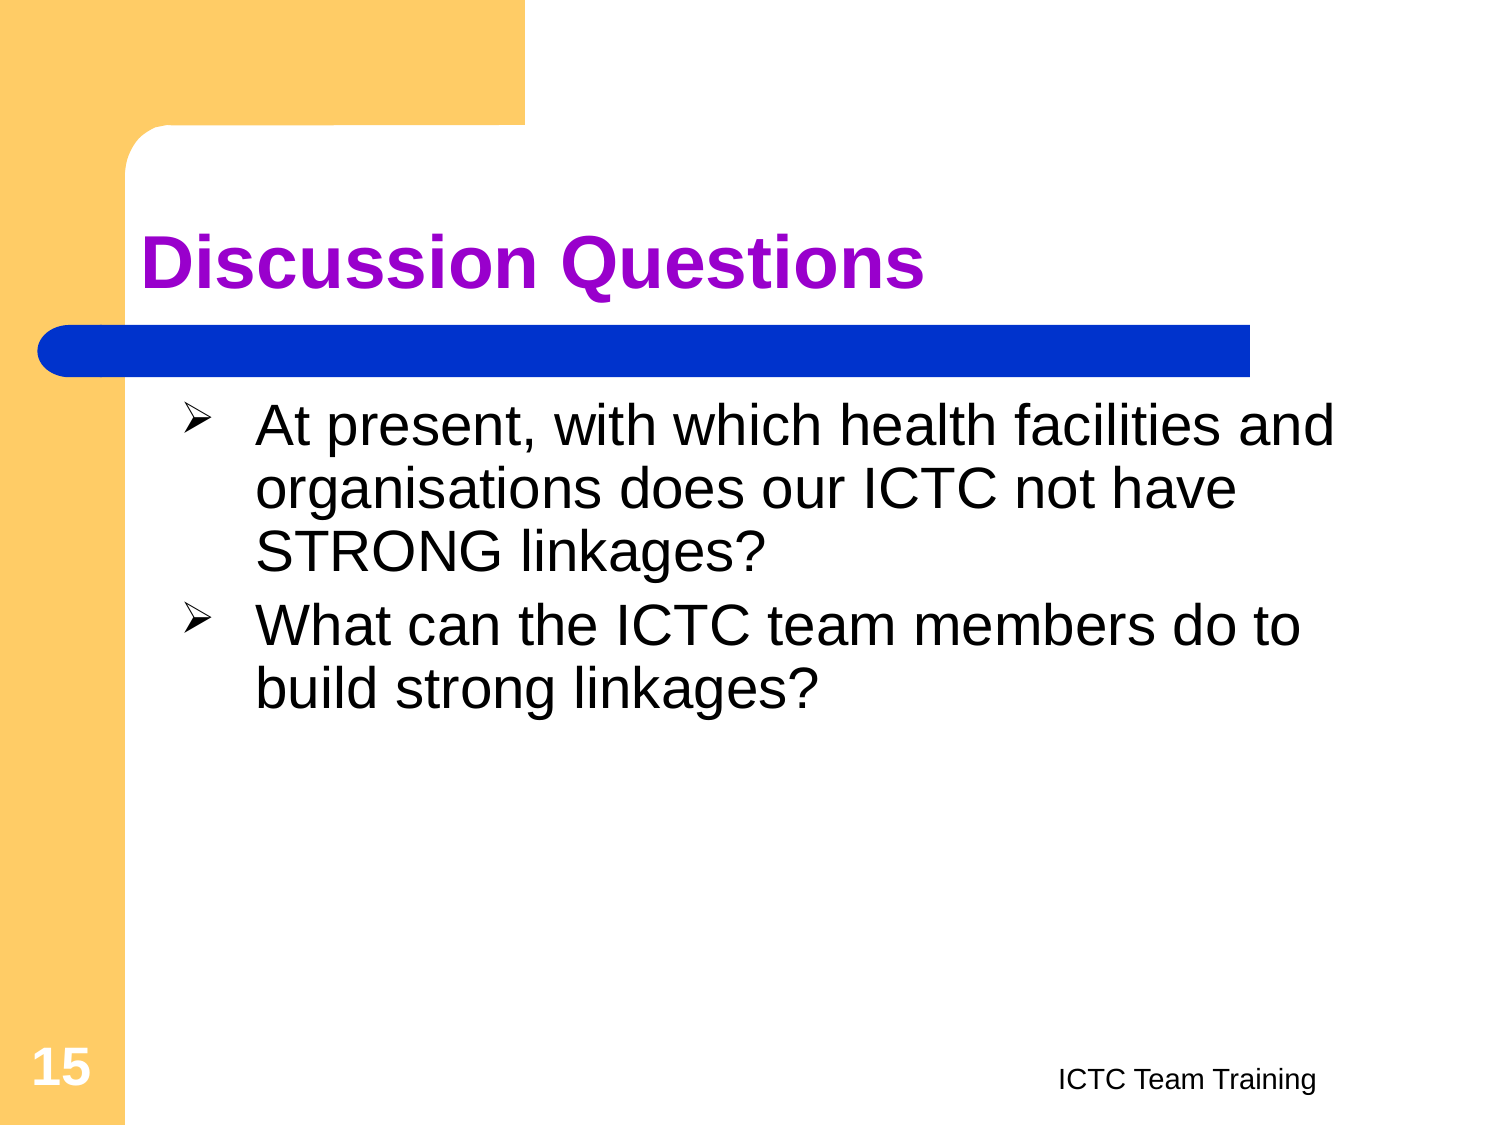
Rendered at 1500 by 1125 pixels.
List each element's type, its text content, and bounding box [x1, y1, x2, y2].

slide_number 15 [13, 1023, 111, 1105]
footer ICTC Team Training [949, 1024, 1426, 1104]
list At present, with which health facilities and organisations does our ICTC not have STRONG linkages? What can the ICTC team members do to build strong linkages? [137, 387, 1400, 999]
title Discussion Questions [124, 124, 1426, 313]
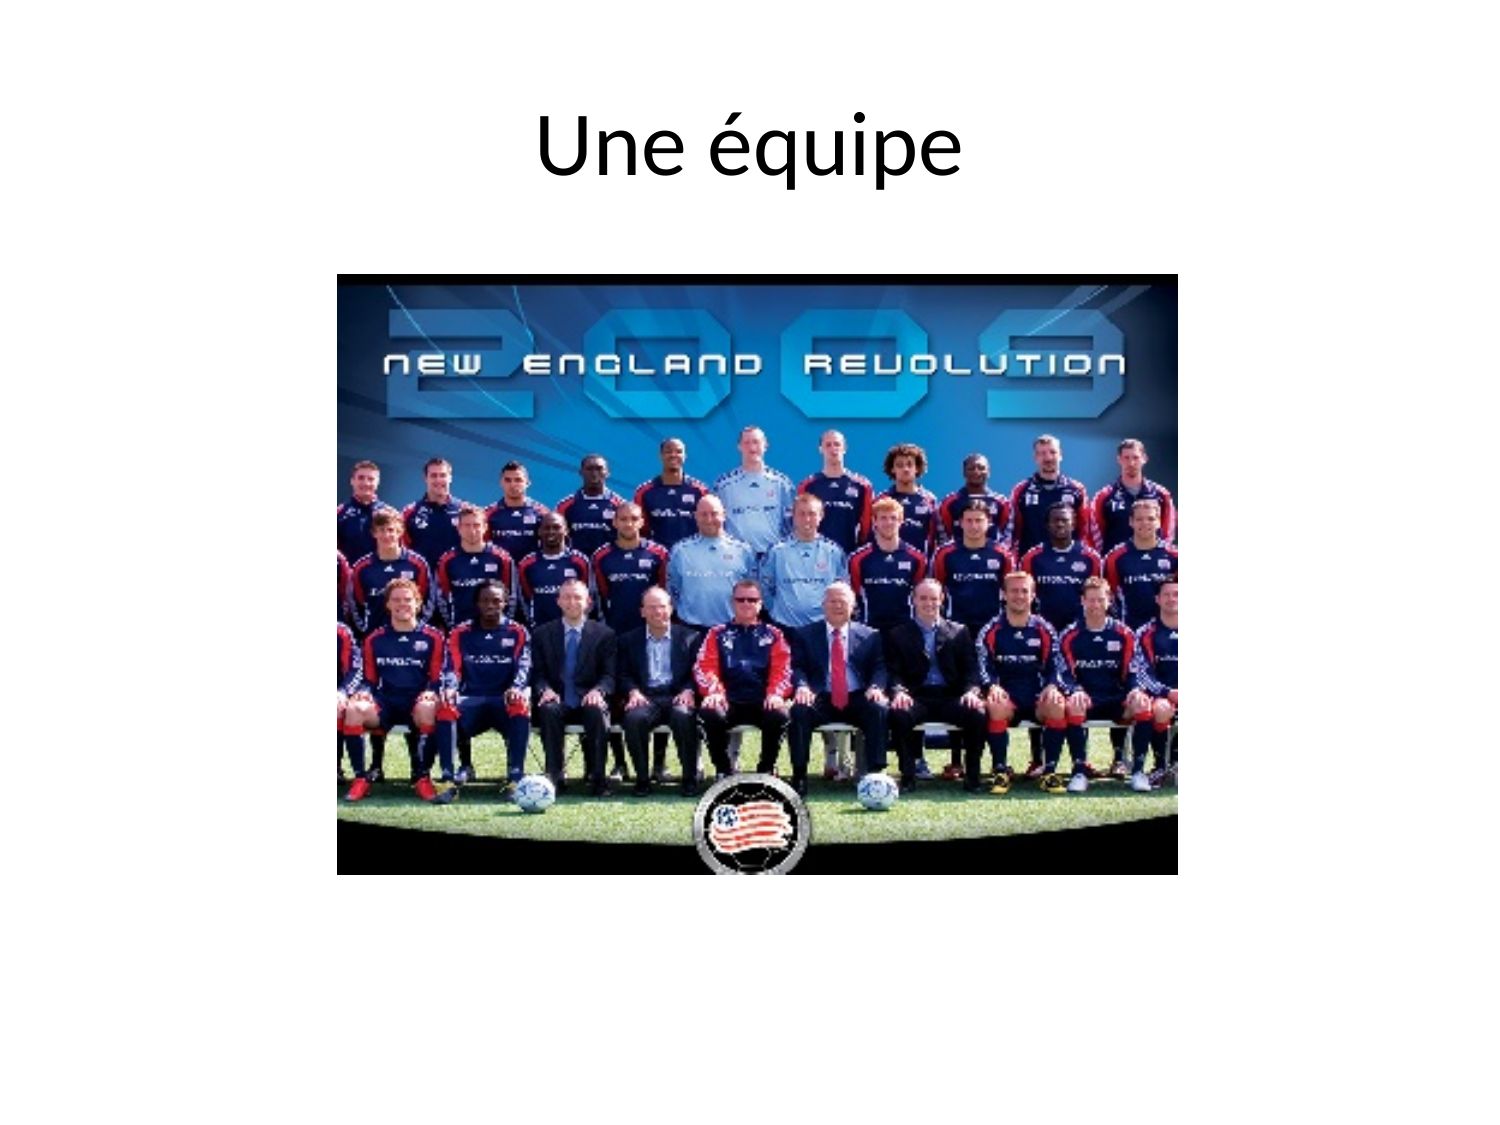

# # #

_Work instruction_:
Leaving the pictures out, reproduce the entries above exactly.

_Solution for this exercise_:
Rendered at 1500 by 1125 pixels.
List each element's type, its text content, and bounding box [x1, y1, x2, y2].

slide_number 15 [13, 1023, 111, 1105]
footer ICTC Team Training [949, 1024, 1426, 1104]
list At present, with which health facilities and organisations does our ICTC not have STRONG linkages? What can the ICTC team members do to build strong linkages? [137, 387, 1400, 999]
title Discussion Questions [124, 124, 1426, 313]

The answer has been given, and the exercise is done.